Çiftçiler, sözlerine şöyle devam etti: “Raporu yüzeysel bir şekilde hazırladıkları aşikardır. Yaşlı bir kadın için hastane ‘cezaevinde kalamaz’ diyor, cezaevi de ‘kalamaz’ diyor, fakat ATK ısrarla ‘cezaevinde kalabilir’ diyor. Özer, Türkçe bilmiyor ve bir tercüman eşliğinde raporunun hazırlanması gerekiyordu. ATK rapor hazırlarken, tercüman bulundurmamış. ATK raporunda tercümanın ismi açık bir şekilde beyan edilmeli. ATK tercüman istemiş fakat Van Cumhuriyet Başsavcılığı tercüman gönderememiş. Aileye söylenmiş, aile Adalet Bakanlığı’nın listesindeki bilirkişi olarak kayıtlı bir tercüman götürmüş. Fakat ATK buna itiraz ederek, bu kişinin tercümanlığını kabul etmemiş. ATK de bir ‘güvenlik görevlisini’ getirerek tercümanlık yaptırmış. Bu usule aykırı bir şeydir. Tercüman dediğimiz kişi Adalet Bakanlığı’nın resmi listesinde bilirkişidir.”

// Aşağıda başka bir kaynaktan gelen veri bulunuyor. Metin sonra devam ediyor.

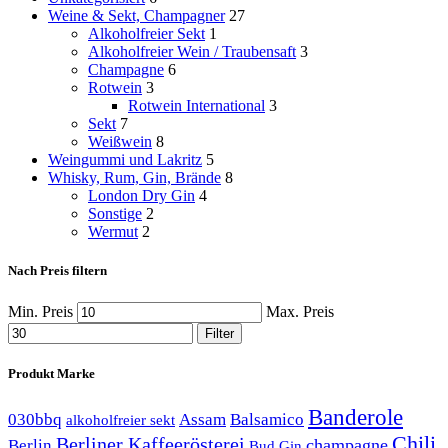
Weine & Sekt, Champagner
27
Alkoholfreier Sekt
1
Alkoholfreier Wein / Traubensaft
3
Champagne
6
Rotwein
3
Rotwein International
3
Sekt
7
Weißwein
8
Weingummi und Lakritz
5
Whisky, Rum, Gin, Brände
8
London Dry Gin
4
Sonstige
2
Wermut
2
Nach Preis filtern
Min. Preis
Max. Preis
Filter
Produkt Marke
Banderole
030bbq
Assam
Balsamico
alkoholfreier sekt
Chili
Berliner Kaffeerösterei
champagne
Berlin
Bud Gin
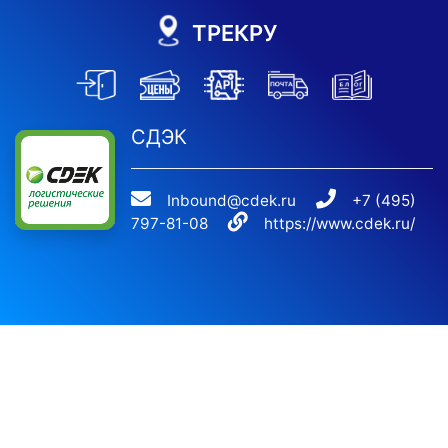
ТРЕКРУ
СДЭК
Inbound@cdek.ru
+7 (495)
797-81-08
https://www.cdek.ru/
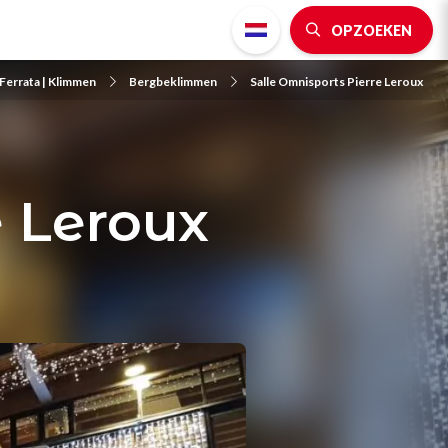
OPZOEKEN
 Ferrata | Klimmen
Bergbeklimmen
Salle Omnisports Pierre Leroux
e Leroux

ATK: SAPTAYAMADIK, YÜZDELİK VEREMEDİK 

ATK’nin belirlediği “güvenlik görevlisi olan tercümanın” tercümanlık yapamadığını ve bunun açık bir şekilde rapora yansıdığını söyleyen Çiftçiler, “Raporun 14’üncü paragrafına baktığımız da; ‘biz kişinin algı eşiğini (anlama, refleks verme) tam anlamıyla saptayamadık ve bir yüzdelik veremedik çünkü Türkçe bilmiyor’ ifadeleri yer aldı. Özer’in sandalyeden inmek istemediği, bilerek bu hareketlerde bulunmadığına yönelik bir ibare de var raporda. Özer’in tekerlekli sandalye bağlı olduğunu milyonlarca insan biliyor. Özer cezaevinde kaldığı sürede, kendi ihtiyaçlarını gideremediği için zorla ayağa kalkmış ve bunun sonucunda düşmesi üzerine vücudunun belirli noktalarında kemik kırıklıkları oluşmuştu. Biz ATK’ya Özer’in tekerlekli sandalyeye bağlı olduğunu daha fazla nasıl inandırabiliriz? ATK diyor ki ‘ben inanmıyorum’, annenin tüm yaşamını bir kameraya alıp gidip ATK’ya ‘bakın böyle yürüyemiyor’ deme şansımız yok ki” şeklinde konuştu.

ATK’nin verdiği raporların bilimsellikten uzak olduğunu ifade eden Çiftçiler, “Devlet hastaneleri veya üniversite hastanelerinden alınan raporların ATK tarafından onaylanması gerekiyor. ATK onaylamaz ise değerlendirilemiyor. Burada yapılması gereken şudur; artık bu raporlar tam teşekküllü devlet hastaneleri ya da üniversite hastanelerinden alınmalı” dedi.